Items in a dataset

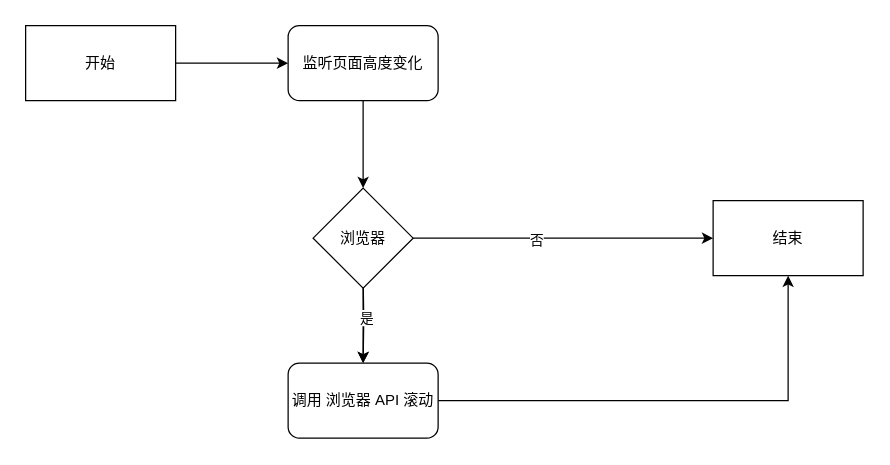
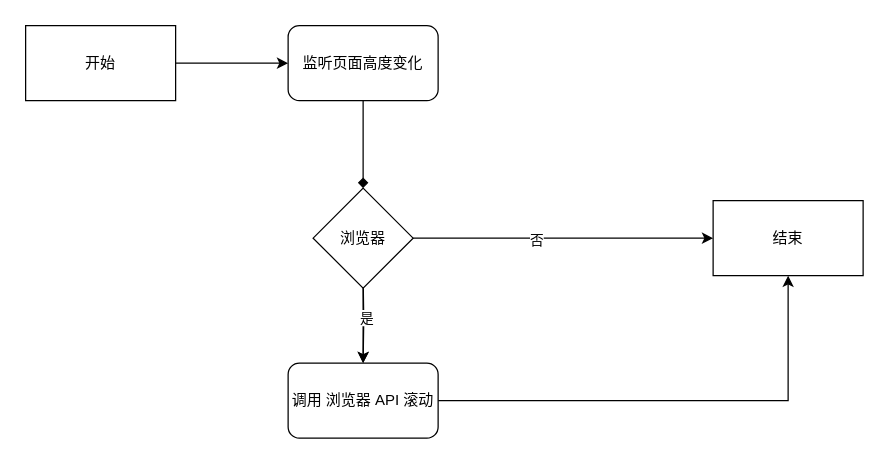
  <mxCell id="0" />
  <mxCell id="1" parent="0" />
- <mxCell id="2" style="edgeStyle=orthogonalEdgeStyle;rounded=0;orthogonalLoop=1;jettySize=auto;html=1;exitX=0.5;exitY=1;exitDx=0;exitDy=0;entryX=0.5;entryY=0;entryDx=0;entryDy=0;" edge="1" parent="1" source="3" target="14"><mxGeometry relative="1" as="geometry"><mxPoint x="290" y="160" as="targetPoint" /></mxGeometry></mxCell>
+ <mxCell id="2" style="edgeStyle=orthogonalEdgeStyle;rounded=0;orthogonalLoop=1;jettySize=auto;html=1;exitX=0.5;exitY=1;exitDx=0;exitDy=0;entryX=0.5;entryY=0;entryDx=0;entryDy=0;endArrow=diamond;" edge="1" parent="1" source="3" target="14"><mxGeometry relative="1" as="geometry"><mxPoint x="290" y="160" as="targetPoint" /></mxGeometry></mxCell>
  <mxCell id="3" value="监听页面高度变化" style="rounded=1;whiteSpace=wrap;html=1;" vertex="1" parent="1"><mxGeometry x="230" y="20" width="120" height="60" as="geometry" /></mxCell>
  <mxCell id="4" style="edgeStyle=orthogonalEdgeStyle;rounded=0;orthogonalLoop=1;jettySize=auto;html=1;exitX=0.5;exitY=1;exitDx=0;exitDy=0;" edge="1" parent="1" target="8"><mxGeometry relative="1" as="geometry"><mxPoint x="290" y="220" as="sourcePoint" /></mxGeometry></mxCell>
  <mxCell id="5" style="edgeStyle=orthogonalEdgeStyle;rounded=0;orthogonalLoop=1;jettySize=auto;html=1;exitX=1;exitY=0.5;exitDx=0;exitDy=0;entryX=0;entryY=0.5;entryDx=0;entryDy=0;" edge="1" parent="1" source="14" target="11"><mxGeometry relative="1" as="geometry"><mxPoint x="350" y="190" as="sourcePoint" /></mxGeometry></mxCell>
  <mxCell id="6" value="否" style="edgeLabel;html=1;align=center;verticalAlign=middle;resizable=0;points=[];" vertex="1" connectable="0" parent="5"><mxGeometry x="-0.183" y="-1" relative="1" as="geometry"><mxPoint as="offset" /></mxGeometry></mxCell>
  <mxCell id="7" style="edgeStyle=orthogonalEdgeStyle;rounded=0;orthogonalLoop=1;jettySize=auto;html=1;exitX=1;exitY=0.5;exitDx=0;exitDy=0;entryX=0.5;entryY=1;entryDx=0;entryDy=0;" edge="1" parent="1" source="8" target="11"><mxGeometry relative="1" as="geometry" /></mxCell>
  <mxCell id="8" value="调用 浏览器 API 滚动" style="rounded=1;whiteSpace=wrap;html=1;" vertex="1" parent="1"><mxGeometry x="230" y="290" width="120" height="60" as="geometry" /></mxCell>
  <mxCell id="9" style="edgeStyle=orthogonalEdgeStyle;rounded=0;orthogonalLoop=1;jettySize=auto;html=1;exitX=1;exitY=0.5;exitDx=0;exitDy=0;entryX=0;entryY=0.5;entryDx=0;entryDy=0;" edge="1" parent="1" source="10" target="3"><mxGeometry relative="1" as="geometry" /></mxCell>
  <mxCell id="10" value="开始" style="rounded=0;whiteSpace=wrap;html=1;" vertex="1" parent="1"><mxGeometry x="20" y="20" width="120" height="60" as="geometry" /></mxCell>
  <mxCell id="11" value="结束" style="rounded=0;whiteSpace=wrap;html=1;" vertex="1" parent="1"><mxGeometry x="570" y="160" width="120" height="60" as="geometry" /></mxCell>
  <mxCell id="12" value="" style="edgeStyle=orthogonalEdgeStyle;rounded=0;orthogonalLoop=1;jettySize=auto;html=1;" edge="1" parent="1" source="14" target="8"><mxGeometry relative="1" as="geometry" /></mxCell>
  <mxCell id="13" value="是" style="edgeLabel;html=1;align=center;verticalAlign=middle;resizable=0;points=[];" vertex="1" connectable="0" parent="12"><mxGeometry x="-0.233" y="2" relative="1" as="geometry"><mxPoint as="offset" /></mxGeometry></mxCell>
  <mxCell id="14" value="浏览器" style="rhombus;whiteSpace=wrap;html=1;" vertex="1" parent="1"><mxGeometry x="250" y="150" width="80" height="80" as="geometry" /></mxCell>
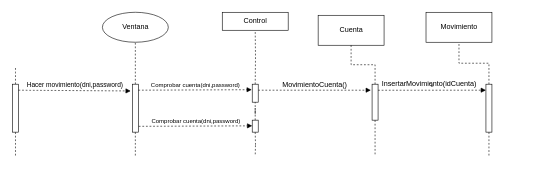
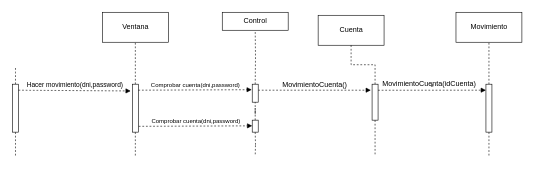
  <mxCell id="0" />
  <mxCell id="1" parent="0" />
- <mxCell id="2" value="Ventana" style="ellipse;html=1;" parent="1" vertex="1"><mxGeometry x="170" y="20" width="110" height="50" as="geometry" /></mxCell>
+ <mxCell id="2" value="Ventana" style="html=1;" parent="1" vertex="1"><mxGeometry x="170" y="20" width="110" height="50" as="geometry" /></mxCell>
  <mxCell id="3" value="Control" style="html=1;" parent="1" vertex="1"><mxGeometry x="370" y="20" width="110" height="30" as="geometry" /></mxCell>
  <mxCell id="4" value="Cuenta" style="html=1;" parent="1" vertex="1"><mxGeometry x="530" y="25" width="110" height="50" as="geometry" /></mxCell>
  <mxCell id="5" style="edgeStyle=orthogonalEdgeStyle;rounded=0;orthogonalLoop=1;jettySize=auto;html=1;endArrow=none;endFill=0;dashed=1;" parent="1" source="7" edge="1"><mxGeometry relative="1" as="geometry"><mxPoint x="25" y="110" as="targetPoint" /></mxGeometry></mxCell>
  <mxCell id="6" style="edgeStyle=orthogonalEdgeStyle;rounded=0;orthogonalLoop=1;jettySize=auto;html=1;dashed=1;endArrow=none;endFill=0;" parent="1" source="7" edge="1"><mxGeometry relative="1" as="geometry"><mxPoint x="25" y="260" as="targetPoint" /></mxGeometry></mxCell>
  <mxCell id="7" value="" style="html=1;points=[];perimeter=orthogonalPerimeter;" parent="1" vertex="1"><mxGeometry x="20" y="140" width="10" height="80" as="geometry" /></mxCell>
  <mxCell id="8" style="edgeStyle=orthogonalEdgeStyle;rounded=0;orthogonalLoop=1;jettySize=auto;html=1;entryX=0.5;entryY=1;entryDx=0;entryDy=0;dashed=1;endArrow=none;endFill=0;" parent="1" source="10" target="2" edge="1"><mxGeometry relative="1" as="geometry" /></mxCell>
  <mxCell id="9" style="edgeStyle=orthogonalEdgeStyle;rounded=0;orthogonalLoop=1;jettySize=auto;html=1;dashed=1;fontSize=9;endArrow=none;endFill=0;" parent="1" source="10" edge="1"><mxGeometry relative="1" as="geometry"><mxPoint x="225" y="260" as="targetPoint" /></mxGeometry></mxCell>
  <mxCell id="10" value="" style="html=1;points=[];perimeter=orthogonalPerimeter;" parent="1" vertex="1"><mxGeometry x="220" y="140" width="10" height="80" as="geometry" /></mxCell>
  <mxCell id="11" style="edgeStyle=orthogonalEdgeStyle;rounded=0;orthogonalLoop=1;jettySize=auto;html=1;dashed=1;endArrow=none;endFill=0;" parent="1" target="3" edge="1"><mxGeometry relative="1" as="geometry"><mxPoint x="425" y="140" as="sourcePoint" /></mxGeometry></mxCell>
  <mxCell id="12" style="edgeStyle=orthogonalEdgeStyle;rounded=0;orthogonalLoop=1;jettySize=auto;html=1;dashed=1;fontSize=9;endArrow=none;endFill=0;" parent="1" edge="1"><mxGeometry relative="1" as="geometry"><mxPoint x="425" y="260" as="targetPoint" /><mxPoint x="425" y="220" as="sourcePoint" /></mxGeometry></mxCell>
  <mxCell id="13" style="edgeStyle=orthogonalEdgeStyle;rounded=0;orthogonalLoop=1;jettySize=auto;html=1;dashed=1;endArrow=none;endFill=0;" parent="1" source="15" target="4" edge="1"><mxGeometry relative="1" as="geometry" /></mxCell>
  <mxCell id="14" style="edgeStyle=orthogonalEdgeStyle;rounded=0;orthogonalLoop=1;jettySize=auto;html=1;dashed=1;fontSize=9;endArrow=none;endFill=0;" parent="1" source="15" edge="1"><mxGeometry relative="1" as="geometry"><mxPoint x="625" y="260" as="targetPoint" /></mxGeometry></mxCell>
  <mxCell id="15" value="" style="html=1;points=[];perimeter=orthogonalPerimeter;" parent="1" vertex="1"><mxGeometry x="620" y="140" width="10" height="60" as="geometry" /></mxCell>
  <mxCell id="16" value="Hacer movimiento(dni,password)" style="html=1;verticalAlign=bottom;endArrow=block;rounded=0;dashed=1;entryX=-0.272;entryY=0.141;entryDx=0;entryDy=0;entryPerimeter=0;" parent="1" target="10" edge="1"><mxGeometry width="80" relative="1" as="geometry"><mxPoint x="30" y="150" as="sourcePoint" /><mxPoint x="110" y="150" as="targetPoint" /></mxGeometry></mxCell>
  <mxCell id="17" value="&lt;font size=&quot;1&quot;&gt;Comprobar cuenta(dni,password)&lt;/font&gt;" style="html=1;verticalAlign=bottom;endArrow=block;rounded=0;dashed=1;entryX=-0.066;entryY=0.115;entryDx=0;entryDy=0;entryPerimeter=0;" parent="1" edge="1"><mxGeometry width="80" relative="1" as="geometry"><mxPoint x="230" y="150" as="sourcePoint" /><mxPoint x="419.34" y="149.2" as="targetPoint" /></mxGeometry></mxCell>
  <mxCell id="18" value="&lt;font style=&quot;font-size: 12px;&quot;&gt;MovimientoCuenta()&lt;/font&gt;" style="html=1;verticalAlign=bottom;endArrow=block;rounded=0;dashed=1;fontSize=9;entryX=-0.2;entryY=0.167;entryDx=0;entryDy=0;entryPerimeter=0;" parent="1" target="15" edge="1"><mxGeometry width="80" relative="1" as="geometry"><mxPoint x="430" y="150" as="sourcePoint" /><mxPoint x="510" y="150" as="targetPoint" /></mxGeometry></mxCell>
- <mxCell id="19" value="Movimiento" style="html=1;" parent="1" vertex="1"><mxGeometry x="710" y="20" width="110" height="50" as="geometry" /></mxCell>
+ <mxCell id="19" value="Movimiento" style="html=1;" parent="1" vertex="1"><mxGeometry x="760" y="20" width="110" height="50" as="geometry" /></mxCell>
  <mxCell id="20" style="edgeStyle=orthogonalEdgeStyle;rounded=0;orthogonalLoop=1;jettySize=auto;html=1;dashed=1;endArrow=none;endFill=0;" parent="1" source="22" target="19" edge="1"><mxGeometry relative="1" as="geometry" /></mxCell>
  <mxCell id="21" style="edgeStyle=orthogonalEdgeStyle;rounded=0;orthogonalLoop=1;jettySize=auto;html=1;dashed=1;endArrow=none;endFill=0;" parent="1" source="22" edge="1"><mxGeometry relative="1" as="geometry"><mxPoint x="815" y="260" as="targetPoint" /></mxGeometry></mxCell>
  <mxCell id="22" value="" style="html=1;points=[];perimeter=orthogonalPerimeter;" parent="1" vertex="1"><mxGeometry x="810" y="140" width="10" height="80" as="geometry" /></mxCell>
  <mxCell id="23" value="x" style="html=1;verticalAlign=bottom;endArrow=block;rounded=0;dashed=1;fontSize=9;" parent="1" edge="1"><mxGeometry width="80" relative="1" as="geometry"><mxPoint x="630" y="150.1" as="sourcePoint" /><mxPoint x="810" y="150" as="targetPoint" /></mxGeometry></mxCell>
  <mxCell id="24" value="" style="html=1;points=[];perimeter=orthogonalPerimeter;" parent="1" vertex="1"><mxGeometry x="420" y="140" width="10" height="30" as="geometry" /></mxCell>
  <mxCell id="25" style="edgeStyle=orthogonalEdgeStyle;rounded=0;orthogonalLoop=1;jettySize=auto;html=1;endArrow=none;endFill=0;dashed=1;" parent="1" source="26" target="24" edge="1"><mxGeometry relative="1" as="geometry" /></mxCell>
  <mxCell id="26" value="" style="html=1;points=[];perimeter=orthogonalPerimeter;" parent="1" vertex="1"><mxGeometry x="420" y="200" width="10" height="20" as="geometry" /></mxCell>
- <mxCell id="27" value="InsertarMovimiento(idCuenta)" style="text;html=1;align=center;verticalAlign=middle;resizable=0;points=[];autosize=1;strokeColor=none;fillColor=none;" parent="1" vertex="1"><mxGeometry x="630" y="130" width="170" height="20" as="geometry" /></mxCell>
+ <mxCell id="27" value="MovimientoCuenta(idCuenta)" style="text;html=1;align=center;verticalAlign=middle;resizable=0;points=[];autosize=1;strokeColor=none;fillColor=none;" parent="1" vertex="1"><mxGeometry x="630" y="130" width="170" height="20" as="geometry" /></mxCell>
  <mxCell id="28" value="&lt;font size=&quot;1&quot;&gt;Comprobar cuenta(dni,password)&lt;/font&gt;" style="html=1;verticalAlign=bottom;endArrow=block;rounded=0;dashed=1;entryX=-0.066;entryY=0.115;entryDx=0;entryDy=0;entryPerimeter=0;" parent="1" edge="1"><mxGeometry width="80" relative="1" as="geometry"><mxPoint x="230.66" y="210.3" as="sourcePoint" /><mxPoint x="420" y="209.5" as="targetPoint" /></mxGeometry></mxCell>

● Problem description: Extract each line of the items above that contains the string "text". Matching is case-sensitive.

● Solution to this problem:
- <mxCell id="27" value="InsertarMovimiento(idCuenta)" style="text;html=1;align=center;verticalAlign=middle;resizable=0;points=[];autosize=1;strokeColor=none;fillColor=none;" parent="1" vertex="1"><mxGeometry x="630" y="130" width="170" height="20" as="geometry" /></mxCell>
+ <mxCell id="27" value="MovimientoCuenta(idCuenta)" style="text;html=1;align=center;verticalAlign=middle;resizable=0;points=[];autosize=1;strokeColor=none;fillColor=none;" parent="1" vertex="1"><mxGeometry x="630" y="130" width="170" height="20" as="geometry" /></mxCell>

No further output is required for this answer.